The company reported a fourth-quarter loss of $827.1 million before income taxes, noncash charges for vesting equity-based compensation, and amortization of intangible assets -- a measure it calls "economic net income."

On an after-tax basis, the loss was 68 cents a share, compared with a profit of 8 cents a year earlier. Analysts polled by Reuters had expected a loss of 40 cents a share.

Blackstone prefers to focus on economic net income because of the huge payouts associated with its more than $4 billion initial public offering in June 2007.

The company eliminated its fourth-quarter payout and said its full-year payout to shareholders was 90 cents a share -- lower than the $1.20 it targeted. Distributions for 2009 could also fall below $1.20, it said.

"2008 was one of the most challenging operating environments in the last several decades," Blackstone's chief executive and co-founder, Stephen Schwarzman, said in a press release.

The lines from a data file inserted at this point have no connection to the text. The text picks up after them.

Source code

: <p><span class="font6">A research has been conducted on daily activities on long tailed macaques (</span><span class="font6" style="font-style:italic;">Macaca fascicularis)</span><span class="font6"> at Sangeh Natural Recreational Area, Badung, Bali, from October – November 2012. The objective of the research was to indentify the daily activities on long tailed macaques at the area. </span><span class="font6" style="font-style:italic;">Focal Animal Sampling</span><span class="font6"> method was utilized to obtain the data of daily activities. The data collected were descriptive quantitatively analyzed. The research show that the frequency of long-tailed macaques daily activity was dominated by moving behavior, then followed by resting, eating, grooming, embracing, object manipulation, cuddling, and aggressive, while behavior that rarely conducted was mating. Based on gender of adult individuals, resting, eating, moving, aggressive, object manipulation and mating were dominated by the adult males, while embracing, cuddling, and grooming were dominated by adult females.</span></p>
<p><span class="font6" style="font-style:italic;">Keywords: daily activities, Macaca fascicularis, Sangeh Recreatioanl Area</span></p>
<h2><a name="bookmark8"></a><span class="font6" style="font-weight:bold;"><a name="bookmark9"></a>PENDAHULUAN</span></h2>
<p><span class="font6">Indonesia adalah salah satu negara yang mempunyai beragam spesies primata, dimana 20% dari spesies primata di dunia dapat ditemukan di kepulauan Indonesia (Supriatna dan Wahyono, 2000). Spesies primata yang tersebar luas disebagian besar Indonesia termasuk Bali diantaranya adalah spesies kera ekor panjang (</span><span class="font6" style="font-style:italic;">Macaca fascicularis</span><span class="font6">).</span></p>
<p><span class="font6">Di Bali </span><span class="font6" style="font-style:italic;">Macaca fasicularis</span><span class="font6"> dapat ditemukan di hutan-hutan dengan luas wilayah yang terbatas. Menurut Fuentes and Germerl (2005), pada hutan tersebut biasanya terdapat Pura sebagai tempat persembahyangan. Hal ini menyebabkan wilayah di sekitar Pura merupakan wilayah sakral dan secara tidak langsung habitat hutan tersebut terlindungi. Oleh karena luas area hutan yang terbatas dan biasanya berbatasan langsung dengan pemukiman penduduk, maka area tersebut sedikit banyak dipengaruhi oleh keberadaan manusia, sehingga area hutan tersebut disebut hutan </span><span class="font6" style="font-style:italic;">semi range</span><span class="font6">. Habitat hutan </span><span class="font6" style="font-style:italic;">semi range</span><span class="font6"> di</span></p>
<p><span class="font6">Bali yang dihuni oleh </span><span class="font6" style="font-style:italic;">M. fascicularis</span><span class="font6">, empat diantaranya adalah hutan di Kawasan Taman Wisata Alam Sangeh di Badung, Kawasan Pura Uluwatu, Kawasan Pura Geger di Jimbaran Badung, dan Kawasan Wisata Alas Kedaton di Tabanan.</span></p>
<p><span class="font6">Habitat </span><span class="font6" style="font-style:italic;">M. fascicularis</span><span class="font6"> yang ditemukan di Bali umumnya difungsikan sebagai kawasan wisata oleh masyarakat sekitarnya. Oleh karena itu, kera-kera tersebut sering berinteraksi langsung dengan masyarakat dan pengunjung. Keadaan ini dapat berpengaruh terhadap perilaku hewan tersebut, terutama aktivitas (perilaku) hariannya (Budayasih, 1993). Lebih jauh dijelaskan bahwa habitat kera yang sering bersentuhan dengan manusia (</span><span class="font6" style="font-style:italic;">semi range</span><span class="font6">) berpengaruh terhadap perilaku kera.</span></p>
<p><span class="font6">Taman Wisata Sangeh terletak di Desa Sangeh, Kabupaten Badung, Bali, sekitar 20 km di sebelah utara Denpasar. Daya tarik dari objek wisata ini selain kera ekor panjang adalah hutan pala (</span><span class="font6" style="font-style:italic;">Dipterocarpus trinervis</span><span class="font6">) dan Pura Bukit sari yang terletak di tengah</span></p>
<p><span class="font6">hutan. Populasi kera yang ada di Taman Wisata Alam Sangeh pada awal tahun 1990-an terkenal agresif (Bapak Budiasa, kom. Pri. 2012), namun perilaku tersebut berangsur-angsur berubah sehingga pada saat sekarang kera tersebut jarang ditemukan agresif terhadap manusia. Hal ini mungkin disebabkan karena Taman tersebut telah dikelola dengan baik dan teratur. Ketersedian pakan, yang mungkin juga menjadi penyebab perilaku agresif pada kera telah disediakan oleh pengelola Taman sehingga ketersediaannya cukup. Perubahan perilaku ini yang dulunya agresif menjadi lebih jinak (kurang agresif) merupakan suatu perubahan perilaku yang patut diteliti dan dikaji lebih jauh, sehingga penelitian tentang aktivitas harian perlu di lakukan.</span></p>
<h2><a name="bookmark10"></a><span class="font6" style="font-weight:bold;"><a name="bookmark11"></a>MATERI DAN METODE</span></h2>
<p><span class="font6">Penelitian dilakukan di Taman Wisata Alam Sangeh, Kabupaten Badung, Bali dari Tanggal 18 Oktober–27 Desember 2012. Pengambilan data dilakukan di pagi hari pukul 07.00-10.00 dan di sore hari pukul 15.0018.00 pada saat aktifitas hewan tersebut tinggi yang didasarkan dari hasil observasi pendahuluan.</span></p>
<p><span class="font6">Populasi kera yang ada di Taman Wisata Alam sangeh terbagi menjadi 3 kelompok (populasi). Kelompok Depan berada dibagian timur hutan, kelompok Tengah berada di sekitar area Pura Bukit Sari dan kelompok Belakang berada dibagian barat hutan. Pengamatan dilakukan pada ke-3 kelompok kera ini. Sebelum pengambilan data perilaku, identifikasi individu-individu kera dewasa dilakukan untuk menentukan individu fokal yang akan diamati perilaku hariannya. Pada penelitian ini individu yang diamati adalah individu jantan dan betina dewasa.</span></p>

Schwarzman and co-founder Peter Peterson did not receive bonuses in 2008, Blackstone said.

A revival in leverage is vital for New York-based Blackstone to be able to do deals of any significant scale and sell off current investments.

Blackstone shares have fallen to a fraction of their June 2007 initial public offering price of $31. The shares were down 27 cents to $3.60 in Friday morning trade.